The CSS comes out to 0.5 KB core + 1.5 KB skin + single SVG or PNG icons sprite. Uses Sass preprocessor.

Animation

  • RequestAnimationFrame is used wherever possible.
  • Only the transform and opacity properties are animated. Almost no paints occur during animation, making transitions as smooth as possible.
  • The frames-per-second (FPS) rate largely depends on the sizes of the images and the device itself. For example, landscape-oriented images that are 1000 pixels wide and displayed in portrait mode on an iPhone 4s running iOS 8 will animate smoothly at 60 FPS. If the images were 1400 pixels wide, then the FPS rate would drop noticeably.

Memory

  • PhotoSwipe keeps only three images in the DOM at once, because each “slide” is a composited layer, which consumes quite a lot of memory.
  • Almost no memory is consumed until the gallery is first opened.
  • The script has been tested for memory leaks. Navigating images back and forth and creating or deleting a gallery doesn’t leave a trace in memory.

Supported browsers and devices

The script has been developed to work on every device, which means that basic functionality should be supported everywhere:

If you discover a problem on your device, please open an issue on GitHub, and provide as much detail as possible (OS name and version, browser name and version, screenshot or screencast, etc.).

How PhotoSwipe determines whether a mouse is being used

If both touch and mouse input methods are detected, the script waits for two consecutive mousemove events to occur and only then applies the mouse-only features (for example left/right arrow buttons).

How the zoom animation works for opening images

  1. Once a thumbnail is clicked, its large version instantly starts loading.
  2. Meanwhile, PhotoSwipe creates a fixed-positioned layer with the duplicated thumbnail image, background, buttons and caption. The background and controls are styled with opacity: 0.001 (if it had opacity: 0, the paint would not occur in some browsers).
  3. A 50-millisecond timer starts. It is added to give the browser time to render the new layers (background, controls, image). Otherwise, the animation would start with a noticeable lag. TODO: change this delay depending on browser/os/device?
  4. Three CSS transitions start: one scales the image (scale and translate are animated), the second changes the opacity of the background, and the third changes the opacity of the controls.
    By default, the transition lasts 333 milliseconds.
    The background is a separate element, because animating opacity looks much smoother than animating an RGBa background-color.
  5. Once the transition is complete, the large image is added on top of the stretched thumbnail, whether or not it’s fully loaded.
  6. To make the swipe transition smooth, the two neighboring slides are readied at the sides of the viewport.
  7. If lazy-loading is enabled on more than two neighboring images, then those images would start to load now, too.

Are PhotoSwipe images crawlable by search engines?

PhotoSwipe does not force any HTML markup into the gallery — you have full control. Images will be crawlable if you'll have list of links to large images or the images themselves.

License and price

The script is free to use for personal and commercial projects. It falls under the MIT license with one exception: Do not create a public WordPress plugin based on it, as I will develop it.
If you need to use it for a public WordPress plugin right now, please ask me by email first. Thanks!

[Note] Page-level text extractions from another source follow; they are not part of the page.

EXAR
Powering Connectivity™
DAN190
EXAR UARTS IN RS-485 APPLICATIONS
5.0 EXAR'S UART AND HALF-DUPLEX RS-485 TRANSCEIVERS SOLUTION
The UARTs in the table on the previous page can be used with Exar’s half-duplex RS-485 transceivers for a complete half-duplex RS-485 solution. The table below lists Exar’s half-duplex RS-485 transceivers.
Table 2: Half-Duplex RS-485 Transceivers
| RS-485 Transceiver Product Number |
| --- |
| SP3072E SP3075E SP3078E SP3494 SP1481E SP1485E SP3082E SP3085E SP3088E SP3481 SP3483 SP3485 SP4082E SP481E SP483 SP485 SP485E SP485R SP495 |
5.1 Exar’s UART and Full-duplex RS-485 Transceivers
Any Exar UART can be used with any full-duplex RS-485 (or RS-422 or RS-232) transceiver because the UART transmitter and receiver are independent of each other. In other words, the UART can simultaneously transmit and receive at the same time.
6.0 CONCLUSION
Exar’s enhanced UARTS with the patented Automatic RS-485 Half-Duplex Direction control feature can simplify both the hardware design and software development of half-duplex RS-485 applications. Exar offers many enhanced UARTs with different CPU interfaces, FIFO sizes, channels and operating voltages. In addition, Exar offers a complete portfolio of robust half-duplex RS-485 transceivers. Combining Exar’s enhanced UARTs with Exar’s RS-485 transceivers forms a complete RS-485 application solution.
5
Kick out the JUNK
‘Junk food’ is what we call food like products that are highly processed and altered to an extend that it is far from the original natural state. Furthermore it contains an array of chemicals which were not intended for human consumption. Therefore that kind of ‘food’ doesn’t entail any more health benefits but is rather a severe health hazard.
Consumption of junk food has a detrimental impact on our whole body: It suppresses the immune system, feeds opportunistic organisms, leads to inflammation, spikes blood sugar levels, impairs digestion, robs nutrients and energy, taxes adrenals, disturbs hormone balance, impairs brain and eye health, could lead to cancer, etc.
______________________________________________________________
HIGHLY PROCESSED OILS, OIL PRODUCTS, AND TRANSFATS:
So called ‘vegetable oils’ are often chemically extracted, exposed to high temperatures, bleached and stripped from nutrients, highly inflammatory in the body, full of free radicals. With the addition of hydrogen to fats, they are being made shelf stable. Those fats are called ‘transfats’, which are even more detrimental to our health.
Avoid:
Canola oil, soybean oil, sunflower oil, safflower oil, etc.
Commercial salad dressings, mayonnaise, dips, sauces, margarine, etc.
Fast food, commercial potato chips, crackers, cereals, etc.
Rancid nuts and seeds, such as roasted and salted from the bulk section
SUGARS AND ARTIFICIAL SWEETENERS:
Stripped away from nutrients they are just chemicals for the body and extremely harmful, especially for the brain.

Attribution is not required, but much appreciated, especially if you're making product for developers.

About

The script was created by Code Computerlove, a digital agency in Manchester. In March 2014, it passed on development to Dmitry Semenov.
The new version of PhotoSwipe (4.0) was entirely rewritten, supports a much longer list of devices, and contains a lot of performance and UX improvements. Built-in support for jQuery Mobile has been dropped.